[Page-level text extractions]
::::::::
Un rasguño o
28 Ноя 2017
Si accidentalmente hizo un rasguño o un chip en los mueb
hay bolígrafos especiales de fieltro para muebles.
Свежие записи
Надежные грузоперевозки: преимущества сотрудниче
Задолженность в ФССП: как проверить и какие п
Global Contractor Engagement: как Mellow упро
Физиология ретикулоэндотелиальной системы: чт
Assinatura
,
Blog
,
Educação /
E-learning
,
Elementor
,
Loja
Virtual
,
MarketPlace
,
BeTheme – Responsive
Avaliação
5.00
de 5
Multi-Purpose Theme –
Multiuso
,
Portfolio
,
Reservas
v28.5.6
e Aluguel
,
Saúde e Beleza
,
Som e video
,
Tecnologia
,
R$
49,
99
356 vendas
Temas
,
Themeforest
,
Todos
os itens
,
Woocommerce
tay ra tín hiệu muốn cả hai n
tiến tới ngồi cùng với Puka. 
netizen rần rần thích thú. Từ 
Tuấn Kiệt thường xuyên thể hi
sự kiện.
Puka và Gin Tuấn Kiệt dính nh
::::::::
[Exercise aim] Exact copies of every record are required, so retype them in full.

[Written answer]
Un rasguño o
28 Ноя 2017
Si accidentalmente hizo un rasguño o un chip en los mueb
hay bolígrafos especiales de fieltro para muebles.
Свежие записи
Надежные грузоперевозки: преимущества сотрудниче
Задолженность в ФССП: как проверить и какие п
Global Contractor Engagement: как Mellow упро
Физиология ретикулоэндотелиальной системы: чт
Assinatura
,
Blog
,
Educação /
E-learning
,
Elementor
,
Loja
Virtual
,
MarketPlace
,
BeTheme – Responsive
Avaliação
5.00
de 5
Multi-Purpose Theme –
Multiuso
,
Portfolio
,
Reservas
v28.5.6
e Aluguel
,
Saúde e Beleza
,
Som e video
,
Tecnologia
,
R$
49,
99
356 vendas
Temas
,
Themeforest
,
Todos
os itens
,
Woocommerce
tay ra tín hiệu muốn cả hai n
tiến tới ngồi cùng với Puka. 
netizen rần rần thích thú. Từ 
Tuấn Kiệt thường xuyên thể hi
sự kiện.
Puka và Gin Tuấn Kiệt dính nh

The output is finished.